Death Valley Girls guitarist Larry Schemel credits his survival of high school to Shelley’s songs.

“All his love songs are so universal,” he said. “Everyone can relate to his words but when you’re young it feels like he wrote those songs just for you.”

Emma O, guitarist of Hamilton, Ontario’s hardcore punk band Pantychrist, was introduced to Buzzcocks by her big brother around eight years old.

“I was hooked from the first listen,” she said. “Singles Going Steady was an album I grew up with and never got tired of … I find their music to be very energizing. I can’t help but bop my head and sing along when I listen to them.
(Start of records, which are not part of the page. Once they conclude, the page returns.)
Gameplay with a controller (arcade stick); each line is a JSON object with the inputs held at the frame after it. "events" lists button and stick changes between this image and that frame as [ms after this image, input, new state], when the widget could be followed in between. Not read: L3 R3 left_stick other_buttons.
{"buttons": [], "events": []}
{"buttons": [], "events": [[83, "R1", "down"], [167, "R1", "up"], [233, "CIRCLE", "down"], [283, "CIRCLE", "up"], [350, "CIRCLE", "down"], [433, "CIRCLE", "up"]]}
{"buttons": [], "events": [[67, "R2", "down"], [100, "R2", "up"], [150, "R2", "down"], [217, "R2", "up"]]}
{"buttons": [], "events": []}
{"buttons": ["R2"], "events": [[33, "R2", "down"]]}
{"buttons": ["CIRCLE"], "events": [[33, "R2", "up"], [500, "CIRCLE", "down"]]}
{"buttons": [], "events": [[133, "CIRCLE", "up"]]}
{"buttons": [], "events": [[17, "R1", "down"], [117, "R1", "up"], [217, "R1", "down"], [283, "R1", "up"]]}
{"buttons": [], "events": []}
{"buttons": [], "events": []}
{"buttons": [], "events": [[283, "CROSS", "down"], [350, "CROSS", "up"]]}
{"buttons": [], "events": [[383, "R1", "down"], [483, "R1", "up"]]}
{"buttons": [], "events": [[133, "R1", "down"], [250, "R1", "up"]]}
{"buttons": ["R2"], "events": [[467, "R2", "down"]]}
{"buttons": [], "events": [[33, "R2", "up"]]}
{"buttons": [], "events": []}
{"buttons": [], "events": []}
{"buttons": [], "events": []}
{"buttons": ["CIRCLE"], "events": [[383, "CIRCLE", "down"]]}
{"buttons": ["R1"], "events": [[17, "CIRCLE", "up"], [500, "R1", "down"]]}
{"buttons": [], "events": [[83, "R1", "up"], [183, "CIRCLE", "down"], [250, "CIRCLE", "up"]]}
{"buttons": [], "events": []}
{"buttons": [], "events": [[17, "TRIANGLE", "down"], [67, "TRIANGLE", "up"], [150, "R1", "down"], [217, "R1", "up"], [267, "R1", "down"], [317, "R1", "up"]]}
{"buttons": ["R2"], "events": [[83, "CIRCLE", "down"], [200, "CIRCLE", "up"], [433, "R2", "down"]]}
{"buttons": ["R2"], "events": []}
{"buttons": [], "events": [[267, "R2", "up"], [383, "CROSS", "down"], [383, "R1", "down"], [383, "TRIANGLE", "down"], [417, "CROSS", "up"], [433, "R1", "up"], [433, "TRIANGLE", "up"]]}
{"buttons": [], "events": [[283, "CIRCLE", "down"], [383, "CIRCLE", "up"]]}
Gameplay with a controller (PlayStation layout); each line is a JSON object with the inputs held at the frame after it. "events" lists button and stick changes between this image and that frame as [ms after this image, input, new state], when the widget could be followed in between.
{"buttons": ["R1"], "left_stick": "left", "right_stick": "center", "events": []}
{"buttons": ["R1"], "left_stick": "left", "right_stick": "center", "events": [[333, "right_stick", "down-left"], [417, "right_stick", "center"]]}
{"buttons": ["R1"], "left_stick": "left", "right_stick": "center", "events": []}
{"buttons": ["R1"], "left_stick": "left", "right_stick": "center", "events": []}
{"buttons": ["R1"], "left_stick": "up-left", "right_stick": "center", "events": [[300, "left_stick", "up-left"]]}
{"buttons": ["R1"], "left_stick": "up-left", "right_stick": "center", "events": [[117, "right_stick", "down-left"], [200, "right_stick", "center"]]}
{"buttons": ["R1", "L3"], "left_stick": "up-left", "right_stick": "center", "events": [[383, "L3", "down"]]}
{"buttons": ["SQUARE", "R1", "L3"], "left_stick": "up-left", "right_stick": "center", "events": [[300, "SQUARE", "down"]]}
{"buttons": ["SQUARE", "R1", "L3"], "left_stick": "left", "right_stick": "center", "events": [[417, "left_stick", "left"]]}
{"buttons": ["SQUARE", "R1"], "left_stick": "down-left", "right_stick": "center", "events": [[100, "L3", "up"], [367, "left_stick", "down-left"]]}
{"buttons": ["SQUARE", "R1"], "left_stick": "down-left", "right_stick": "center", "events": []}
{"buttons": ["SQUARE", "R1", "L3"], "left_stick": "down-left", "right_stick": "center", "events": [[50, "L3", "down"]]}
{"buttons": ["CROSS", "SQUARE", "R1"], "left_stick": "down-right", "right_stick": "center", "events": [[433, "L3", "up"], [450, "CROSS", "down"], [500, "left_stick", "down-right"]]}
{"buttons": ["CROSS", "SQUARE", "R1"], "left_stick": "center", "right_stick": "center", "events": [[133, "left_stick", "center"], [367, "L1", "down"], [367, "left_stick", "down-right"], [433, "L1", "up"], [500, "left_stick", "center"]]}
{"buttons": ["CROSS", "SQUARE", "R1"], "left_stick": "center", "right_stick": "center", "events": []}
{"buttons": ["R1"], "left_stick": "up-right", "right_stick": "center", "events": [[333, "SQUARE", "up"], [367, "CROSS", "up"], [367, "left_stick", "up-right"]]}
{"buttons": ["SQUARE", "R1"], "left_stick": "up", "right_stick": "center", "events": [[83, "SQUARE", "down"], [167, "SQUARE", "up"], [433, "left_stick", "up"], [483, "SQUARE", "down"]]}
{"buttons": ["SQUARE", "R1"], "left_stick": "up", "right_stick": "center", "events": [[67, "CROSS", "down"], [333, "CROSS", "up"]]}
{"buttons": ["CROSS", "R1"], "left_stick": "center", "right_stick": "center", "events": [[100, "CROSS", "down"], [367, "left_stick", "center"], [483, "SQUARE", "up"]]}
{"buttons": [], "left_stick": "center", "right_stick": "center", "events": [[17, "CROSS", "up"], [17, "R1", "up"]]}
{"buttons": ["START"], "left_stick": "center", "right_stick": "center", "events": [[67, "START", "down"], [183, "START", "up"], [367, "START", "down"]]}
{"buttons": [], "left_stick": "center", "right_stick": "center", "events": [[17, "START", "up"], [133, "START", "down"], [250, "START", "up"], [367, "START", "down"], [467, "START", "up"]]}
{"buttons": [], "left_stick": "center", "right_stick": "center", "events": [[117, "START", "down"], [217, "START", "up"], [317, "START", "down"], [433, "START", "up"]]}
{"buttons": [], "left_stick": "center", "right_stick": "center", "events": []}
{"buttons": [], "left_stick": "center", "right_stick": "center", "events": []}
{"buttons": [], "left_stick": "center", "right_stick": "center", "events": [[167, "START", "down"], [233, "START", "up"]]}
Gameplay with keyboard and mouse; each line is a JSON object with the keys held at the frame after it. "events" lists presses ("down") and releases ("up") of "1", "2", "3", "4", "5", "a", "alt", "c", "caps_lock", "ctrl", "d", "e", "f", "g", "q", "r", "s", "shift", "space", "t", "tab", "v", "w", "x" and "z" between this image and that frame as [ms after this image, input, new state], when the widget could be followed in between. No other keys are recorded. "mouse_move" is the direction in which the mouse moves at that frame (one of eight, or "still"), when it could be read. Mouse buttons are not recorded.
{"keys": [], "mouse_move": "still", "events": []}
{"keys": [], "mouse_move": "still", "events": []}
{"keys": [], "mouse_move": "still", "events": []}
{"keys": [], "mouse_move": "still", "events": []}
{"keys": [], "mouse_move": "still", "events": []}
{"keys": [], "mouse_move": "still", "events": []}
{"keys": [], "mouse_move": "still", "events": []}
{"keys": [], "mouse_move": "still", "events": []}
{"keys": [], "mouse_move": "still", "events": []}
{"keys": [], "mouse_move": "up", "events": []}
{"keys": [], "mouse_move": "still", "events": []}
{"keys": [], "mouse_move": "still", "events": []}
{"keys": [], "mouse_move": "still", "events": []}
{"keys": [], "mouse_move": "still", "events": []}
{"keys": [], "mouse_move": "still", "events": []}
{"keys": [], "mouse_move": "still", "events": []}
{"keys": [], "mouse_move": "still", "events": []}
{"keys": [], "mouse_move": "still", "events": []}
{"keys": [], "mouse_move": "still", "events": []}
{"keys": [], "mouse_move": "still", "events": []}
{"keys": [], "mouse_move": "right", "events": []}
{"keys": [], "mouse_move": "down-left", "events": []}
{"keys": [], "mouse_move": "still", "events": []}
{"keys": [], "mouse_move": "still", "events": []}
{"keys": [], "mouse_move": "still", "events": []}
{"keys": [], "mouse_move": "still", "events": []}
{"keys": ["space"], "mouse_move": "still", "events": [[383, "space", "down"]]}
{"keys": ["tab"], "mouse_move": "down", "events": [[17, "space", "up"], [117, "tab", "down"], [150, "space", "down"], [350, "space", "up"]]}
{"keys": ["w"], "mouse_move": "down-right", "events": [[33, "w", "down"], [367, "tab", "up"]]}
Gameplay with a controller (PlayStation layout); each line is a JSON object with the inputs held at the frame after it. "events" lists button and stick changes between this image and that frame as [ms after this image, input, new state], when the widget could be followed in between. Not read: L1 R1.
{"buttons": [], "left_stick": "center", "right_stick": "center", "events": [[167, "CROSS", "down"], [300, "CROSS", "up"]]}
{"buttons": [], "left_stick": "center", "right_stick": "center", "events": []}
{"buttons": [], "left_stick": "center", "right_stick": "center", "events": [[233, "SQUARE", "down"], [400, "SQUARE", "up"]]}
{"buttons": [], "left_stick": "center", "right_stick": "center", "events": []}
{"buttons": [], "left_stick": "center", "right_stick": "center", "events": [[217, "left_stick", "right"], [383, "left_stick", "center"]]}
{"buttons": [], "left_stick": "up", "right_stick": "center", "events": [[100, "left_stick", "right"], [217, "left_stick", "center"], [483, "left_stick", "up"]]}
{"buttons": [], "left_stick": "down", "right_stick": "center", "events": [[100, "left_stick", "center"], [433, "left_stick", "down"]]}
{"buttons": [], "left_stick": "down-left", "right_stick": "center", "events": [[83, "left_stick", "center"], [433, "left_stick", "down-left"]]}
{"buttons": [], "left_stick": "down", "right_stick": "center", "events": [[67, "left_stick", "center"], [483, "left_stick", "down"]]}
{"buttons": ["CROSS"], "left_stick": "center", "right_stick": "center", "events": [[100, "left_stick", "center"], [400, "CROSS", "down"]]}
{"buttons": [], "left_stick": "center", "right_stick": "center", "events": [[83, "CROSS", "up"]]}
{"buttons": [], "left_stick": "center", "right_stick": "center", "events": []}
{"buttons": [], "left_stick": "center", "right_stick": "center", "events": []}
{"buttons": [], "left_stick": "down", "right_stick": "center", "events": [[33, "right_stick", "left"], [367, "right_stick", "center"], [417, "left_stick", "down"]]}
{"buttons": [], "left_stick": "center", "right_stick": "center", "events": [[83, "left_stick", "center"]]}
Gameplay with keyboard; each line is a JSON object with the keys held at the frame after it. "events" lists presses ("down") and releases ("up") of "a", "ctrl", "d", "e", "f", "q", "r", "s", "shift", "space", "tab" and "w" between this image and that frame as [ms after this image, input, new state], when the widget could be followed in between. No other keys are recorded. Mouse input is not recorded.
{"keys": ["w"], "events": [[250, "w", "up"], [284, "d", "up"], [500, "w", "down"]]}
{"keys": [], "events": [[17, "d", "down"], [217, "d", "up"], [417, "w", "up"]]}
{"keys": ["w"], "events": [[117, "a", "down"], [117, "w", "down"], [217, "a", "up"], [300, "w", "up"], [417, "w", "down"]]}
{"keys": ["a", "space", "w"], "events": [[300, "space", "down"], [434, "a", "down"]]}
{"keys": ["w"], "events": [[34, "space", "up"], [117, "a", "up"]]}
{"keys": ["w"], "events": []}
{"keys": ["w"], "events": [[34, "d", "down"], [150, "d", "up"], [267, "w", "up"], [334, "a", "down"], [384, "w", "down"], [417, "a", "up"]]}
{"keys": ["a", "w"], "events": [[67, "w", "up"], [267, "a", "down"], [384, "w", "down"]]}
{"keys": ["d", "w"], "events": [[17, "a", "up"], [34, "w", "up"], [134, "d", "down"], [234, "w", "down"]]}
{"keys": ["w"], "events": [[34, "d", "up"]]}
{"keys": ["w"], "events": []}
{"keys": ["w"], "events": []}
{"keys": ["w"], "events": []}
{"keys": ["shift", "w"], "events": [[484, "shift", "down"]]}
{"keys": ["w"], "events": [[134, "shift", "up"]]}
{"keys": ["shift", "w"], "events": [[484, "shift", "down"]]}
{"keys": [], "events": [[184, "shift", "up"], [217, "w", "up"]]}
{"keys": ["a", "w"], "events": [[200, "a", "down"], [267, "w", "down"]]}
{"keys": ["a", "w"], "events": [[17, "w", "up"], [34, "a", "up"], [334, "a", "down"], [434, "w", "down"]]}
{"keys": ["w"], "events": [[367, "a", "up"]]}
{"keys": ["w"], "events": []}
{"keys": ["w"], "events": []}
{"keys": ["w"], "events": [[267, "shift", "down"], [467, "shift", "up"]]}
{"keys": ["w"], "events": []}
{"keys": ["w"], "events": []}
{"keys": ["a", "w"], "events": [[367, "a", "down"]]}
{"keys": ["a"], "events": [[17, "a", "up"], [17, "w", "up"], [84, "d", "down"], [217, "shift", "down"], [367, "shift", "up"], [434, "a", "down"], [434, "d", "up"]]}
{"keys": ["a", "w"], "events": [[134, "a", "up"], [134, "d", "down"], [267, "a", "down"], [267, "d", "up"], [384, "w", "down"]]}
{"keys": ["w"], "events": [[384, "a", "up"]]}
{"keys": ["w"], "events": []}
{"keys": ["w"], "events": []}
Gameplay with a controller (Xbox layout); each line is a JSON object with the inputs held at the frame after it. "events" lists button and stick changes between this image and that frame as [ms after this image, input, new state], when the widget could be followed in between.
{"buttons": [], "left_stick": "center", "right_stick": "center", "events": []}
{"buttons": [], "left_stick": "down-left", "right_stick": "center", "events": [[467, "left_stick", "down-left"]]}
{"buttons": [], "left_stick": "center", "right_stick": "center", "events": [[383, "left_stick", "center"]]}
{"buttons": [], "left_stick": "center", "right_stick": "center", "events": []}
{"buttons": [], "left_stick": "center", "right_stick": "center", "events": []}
They’re a band that makes me happy.”

She never got to meet Shelley in person but Buzzcocks used to host an MSN chat with their fans and he would regularly interact with fans.

“He always seemed really friendly and down-to-earth,” Emma said. “I’m glad I at least had a chance to chat with him, even if it wasn’t in person. It was an honour to connect with a person who had such a huge impact on my life and music.”

Through the highs and lows of his life Ian Tomele, singer of Chicago’s Voice of Addiction, said Buzzcocks have been there for him.

“For over 25 years Buzzcocks have been part of the soundtrack of my life,” he said. “No one can make you feel the heart break and teenage angst quite like Pete Shelley. While he is gone at no time soon will he be forgotten, and his songs will live out through each and everyone one of us he has touched.”